Burning money is interesting. In effect, if you burn a quantity of money, all you did it give to the government. After all, the paper money has no intrinsic worth. If you went to the bank and took out all your life’s saving in cash, what has happened is that the bank bought the banknotes from the government. In return the government (ignoring questions about the difference between “the government” the reserve bank, and the mint) gave them a pile of printed paper. The paper only has value as it is an instrument that conveys a value that is backed by the government. If you burn the paper all you have done is freed the government from that burden. That money of yours that the bank bought the paper with is now the governments with no remaining strings. You have actually just paid off a bit of the government debt.
It’s illegal in France - that’s partly why Gainsbourg did it on live TV in the 80s.
But then, if you torch your entire fortune, what are they gonna do - fine you ?
I’ve always wondered if a person who knew they were dying could just wrack up an enormous amount of debt, and then leave it in their will to someone they hated. (Who would then have to pay it.)
Anways, if leaving your assets to “nobody” were popular, I’d suggest setting up a company called “nobody” and trying to get some serious dough.
Debts do not pass to inheritors. They are deducted from the estate, and written off if the estate is insufficient. Remember, a debt is the result of a contract, and no contract exists unless both sides intend to create one.
There’s a short story, possibly by Jeffrey Archer, where the protagonist, dying of cancer, and with appalling relatives, sells all his assets and secretly buys precious metals which he secretes in the false floor of his lead coffin. He then arranges to be buried at sea, taking his wealth with him.

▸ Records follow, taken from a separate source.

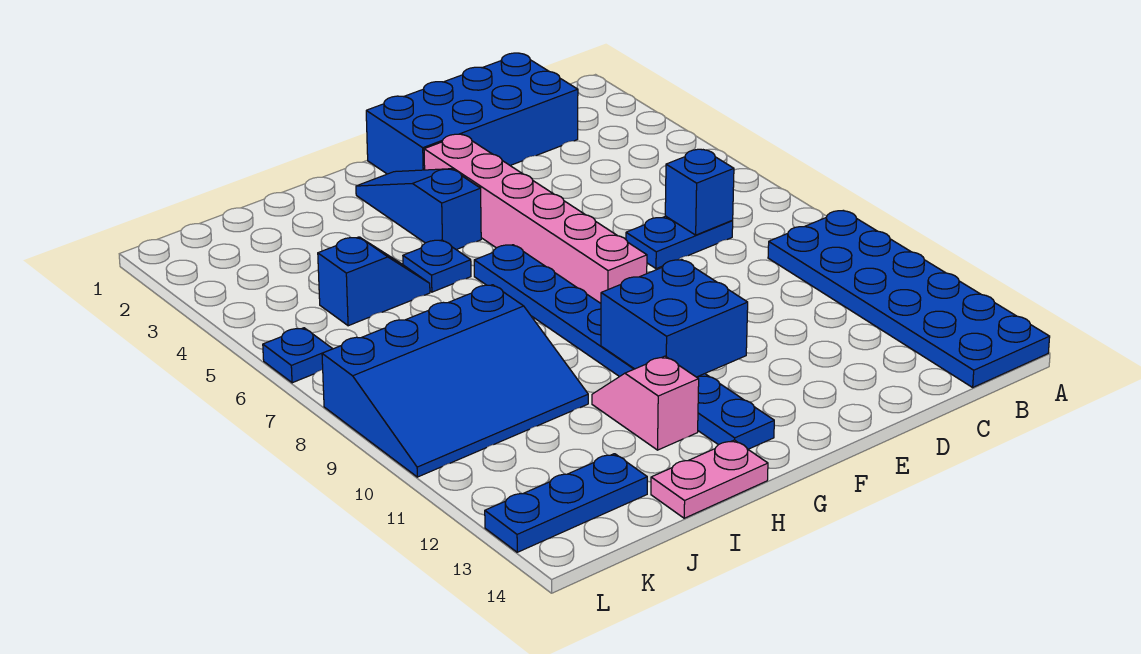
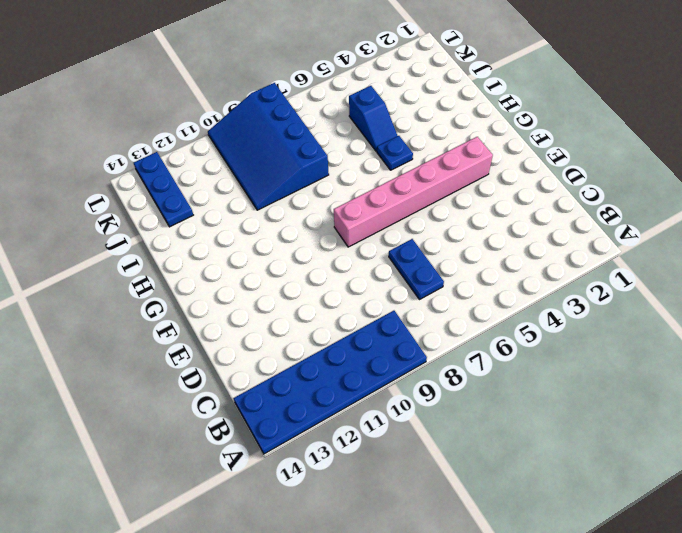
none -> blue brick C1:F2 level 1
none -> blue slope G2:G4 level 1 top 4
none -> blue plate G6:G13 level 1

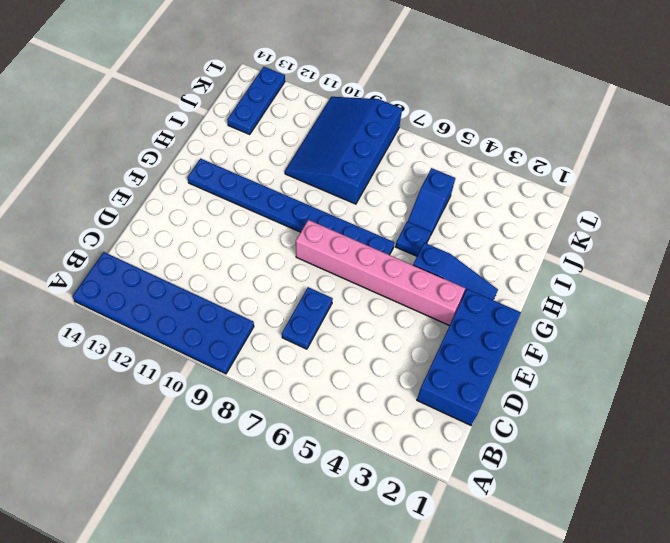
none -> pink slope H11:H12 level 1 top 12
none -> pink plate H14:I14 level 1
none -> blue plate L6 level 1

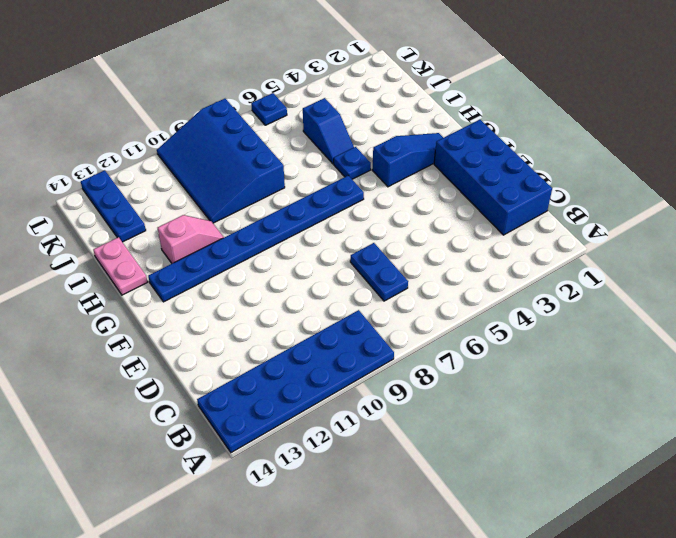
none -> pink brick F3:F8 level 1
none -> blue brick C7 level 2
none -> blue brick F10:G11 level 2

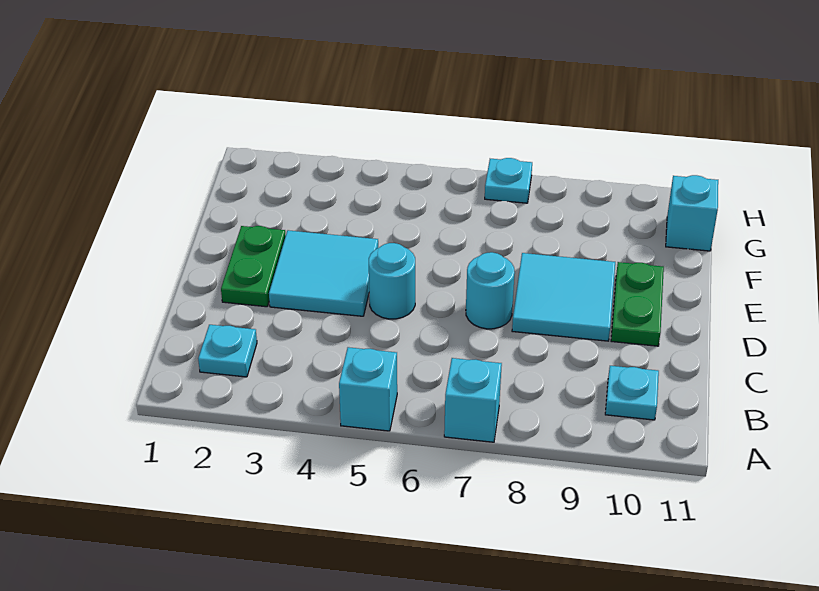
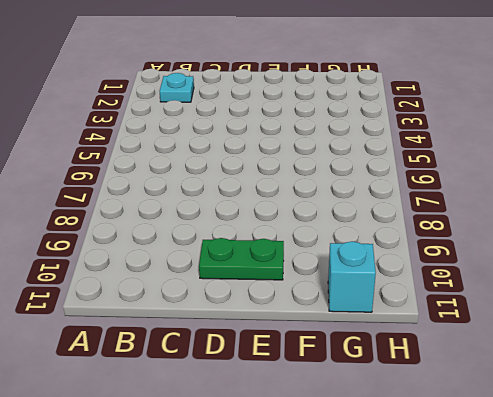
none -> cyan brick A5 level 1
none -> cyan brick A7 level 1
none -> cyan plate B10 level 1

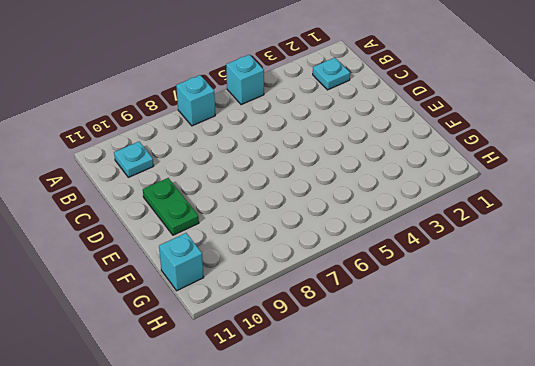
none -> green plate D2:E2 level 1
none -> cyan tile D3:E4 level 1
none -> cyan round brick D5 level 1

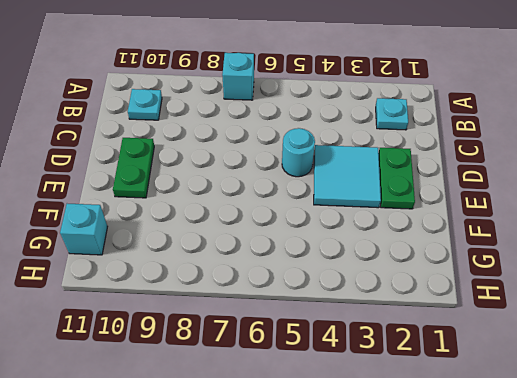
none -> cyan brick A5 level 1
none -> cyan round brick D7 level 1
none -> cyan tile D8:E9 level 1

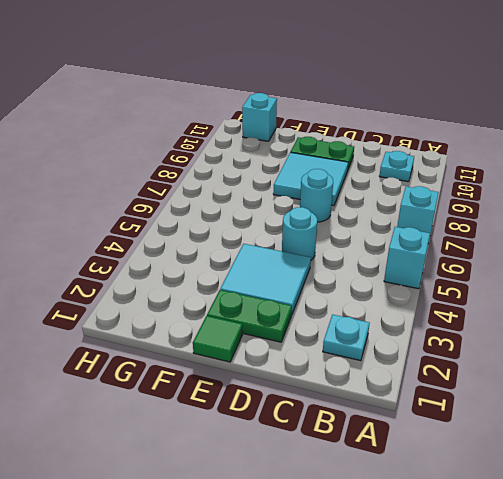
green tile E1 level 1 -> none
none -> cyan plate H7 level 1

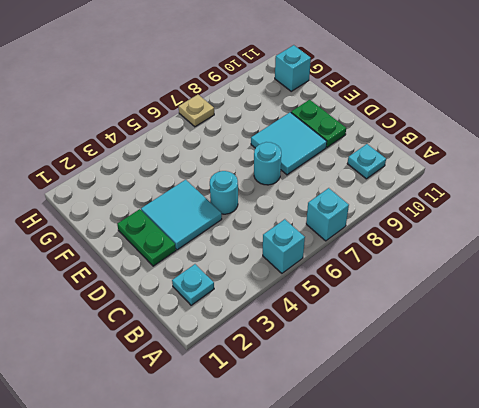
tan plate H7 level 1 -> cyan plate H7 level 1

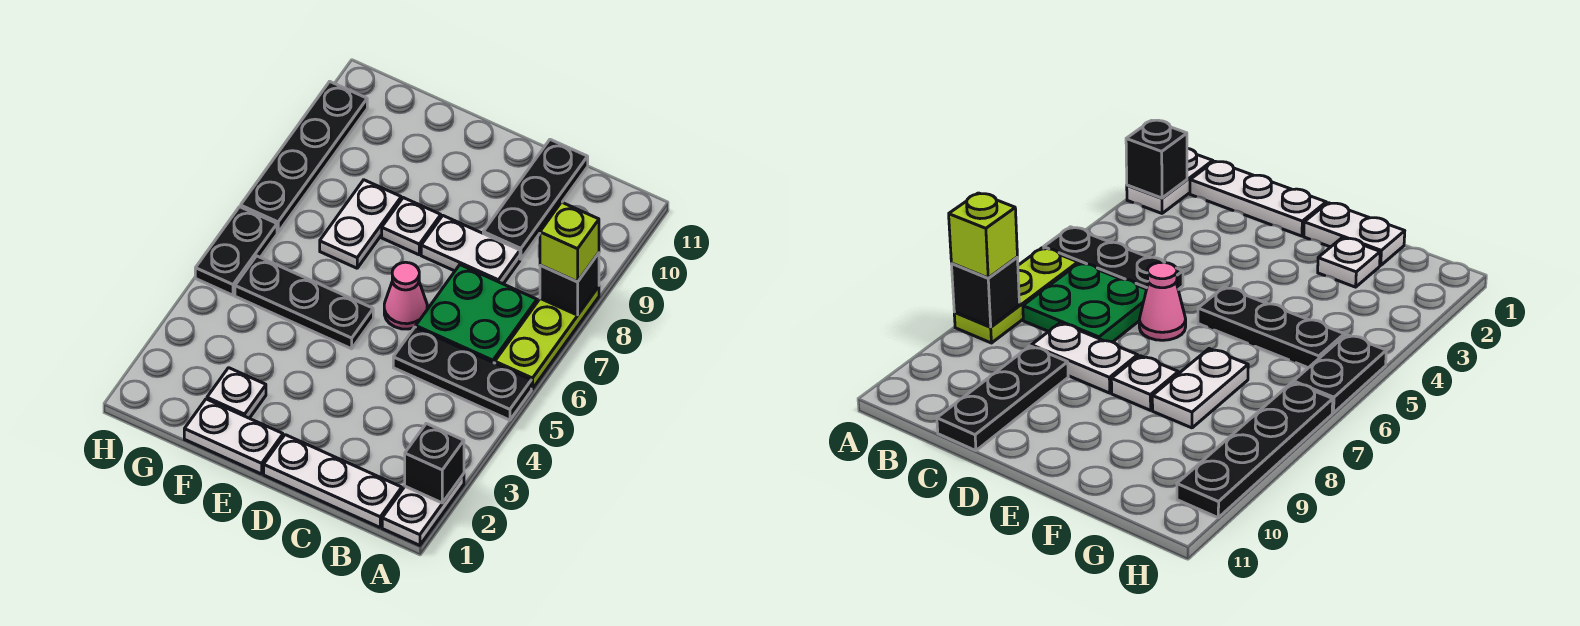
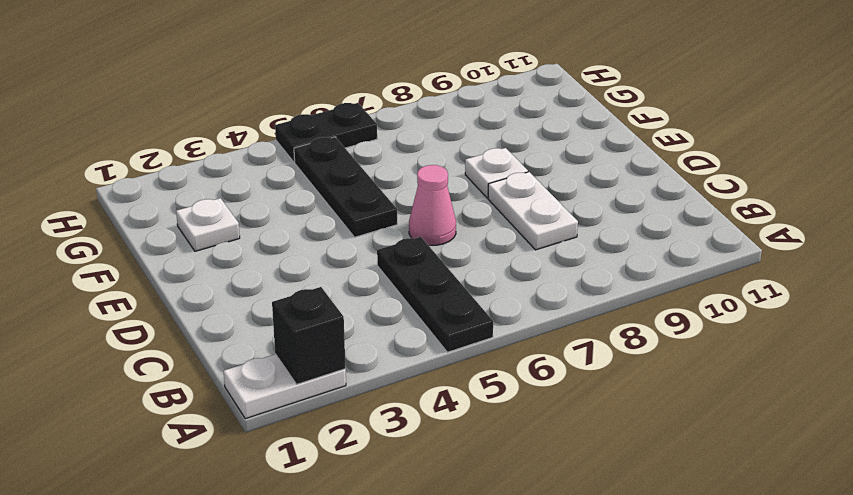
none -> lime plate A6:A8 level 1
none -> white plate B1:D1 level 1
none -> green plate B6:C7 level 1

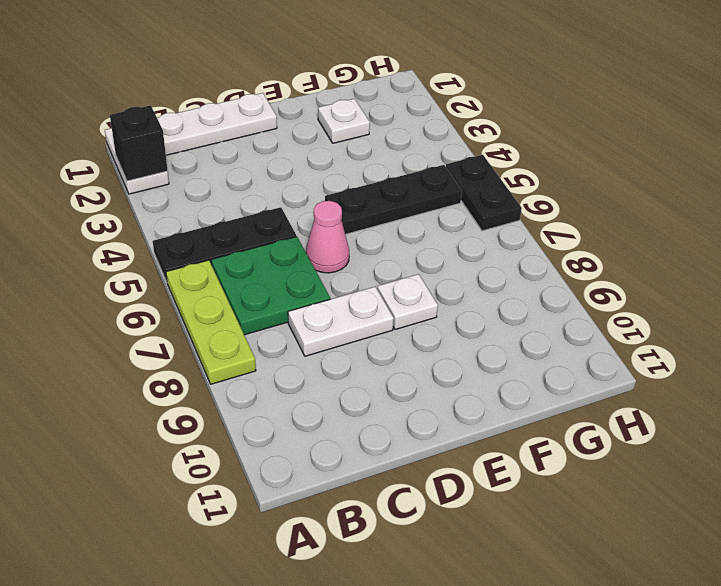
none -> black plate C9:C11 level 1
none -> white plate E1:F1 level 1
none -> white plate F7:F8 level 1

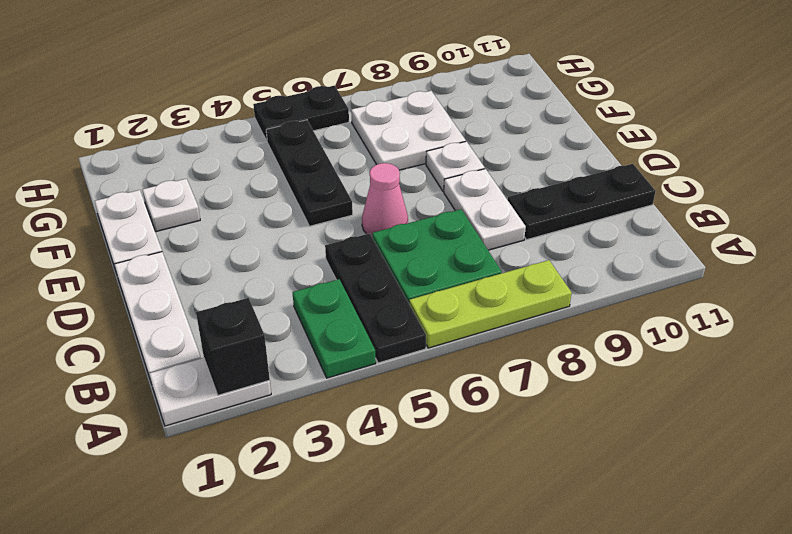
green plate A4:B4 level 1 -> none
white plate F7:G8 level 1 -> white plate F7:F8 level 1
none -> black plate H7:H10 level 1
none -> black brick A8 level 2
none -> lime brick A8 level 3

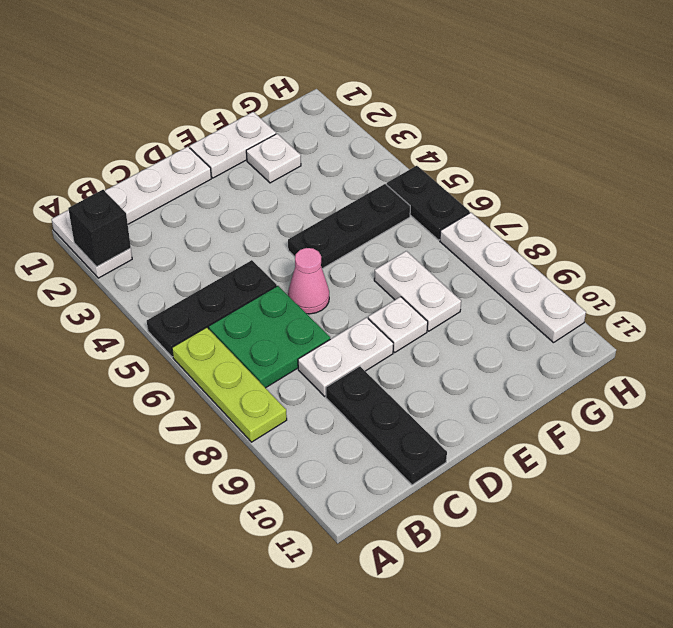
white plate H7:H10 level 1 -> black plate H7:H10 level 1
none -> black brick A8 level 2
none -> lime brick A8 level 3

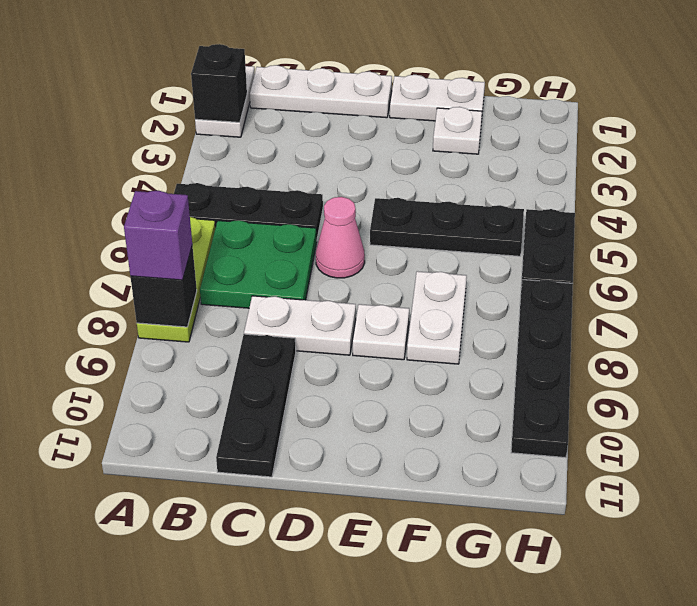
purple brick A8 level 3 -> lime brick A8 level 3

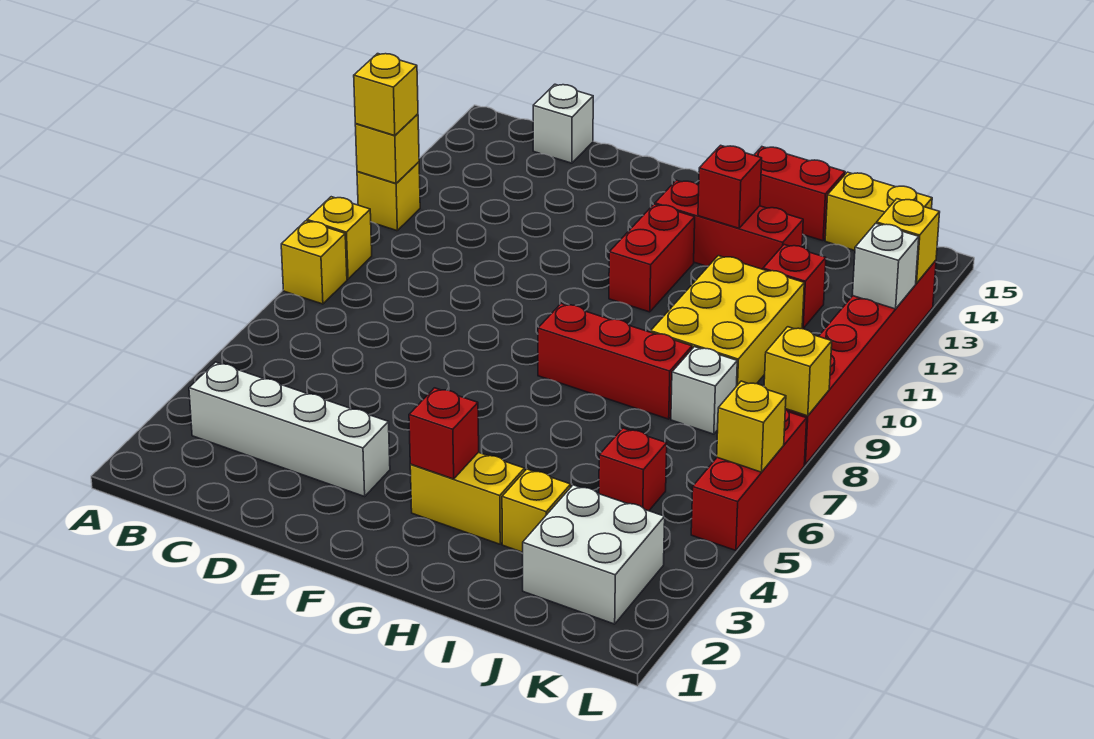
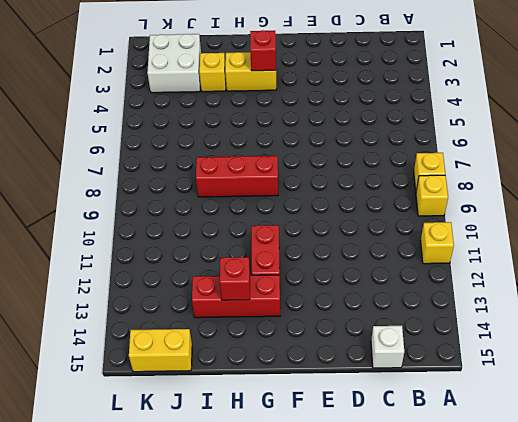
none -> white brick B3:E3 level 1
none -> red brick H15:I15 level 1
none -> yellow brick I9:J11 level 1

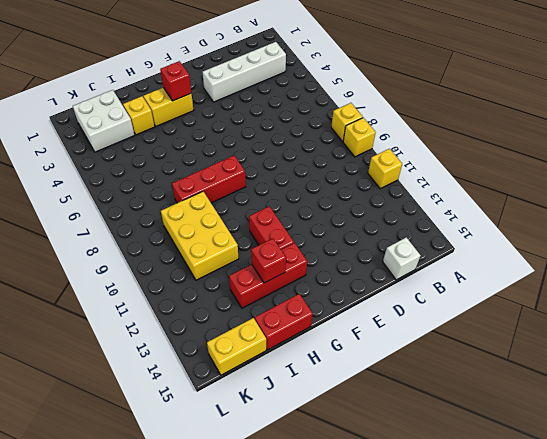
none -> red brick J5 level 1
none -> white brick J8 level 1
none -> red brick J12 level 1

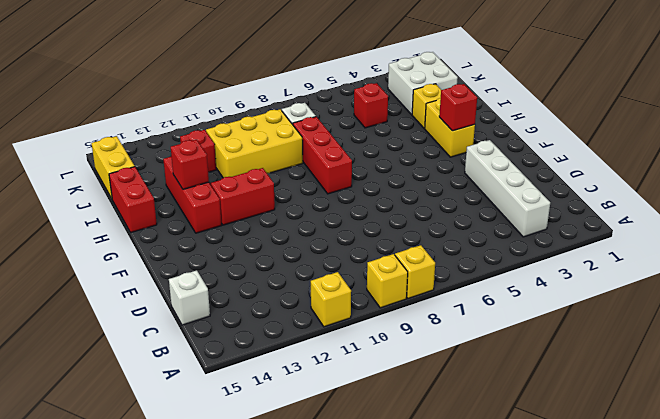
none -> red brick L5:L7 level 1
none -> red brick L8:L13 level 1
none -> yellow brick A11 level 2

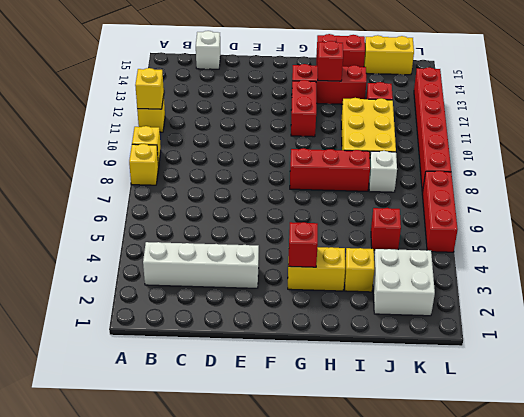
none -> yellow brick L6 level 2
none -> yellow brick L8 level 2
none -> white brick L12 level 2

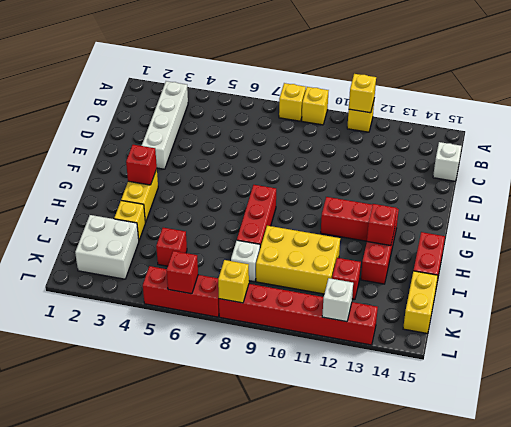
red brick L6 level 2 -> yellow brick L6 level 2
none -> yellow brick L13 level 2
none -> yellow brick A11 level 3

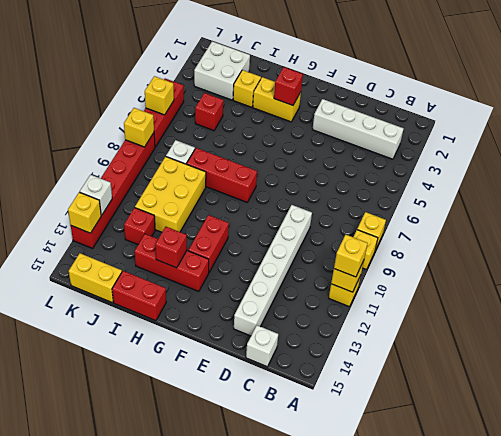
white brick D9:D14 level 1 -> none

There’s a twist: knowing that investigations would stop there, he then sold all the precious metals for cash and arranged to donate the cash to a charity
I would say that you are giving it to all other holders of that currency, in proportion to the amount that they hold (by making each unit of that currency more valuable). It doesn’t reduce the government’s debt. It actually hurts those in debt by causing deflation. (I’m assuming that we’re not talking about a currency that is redeemable for gold or some other commodity.)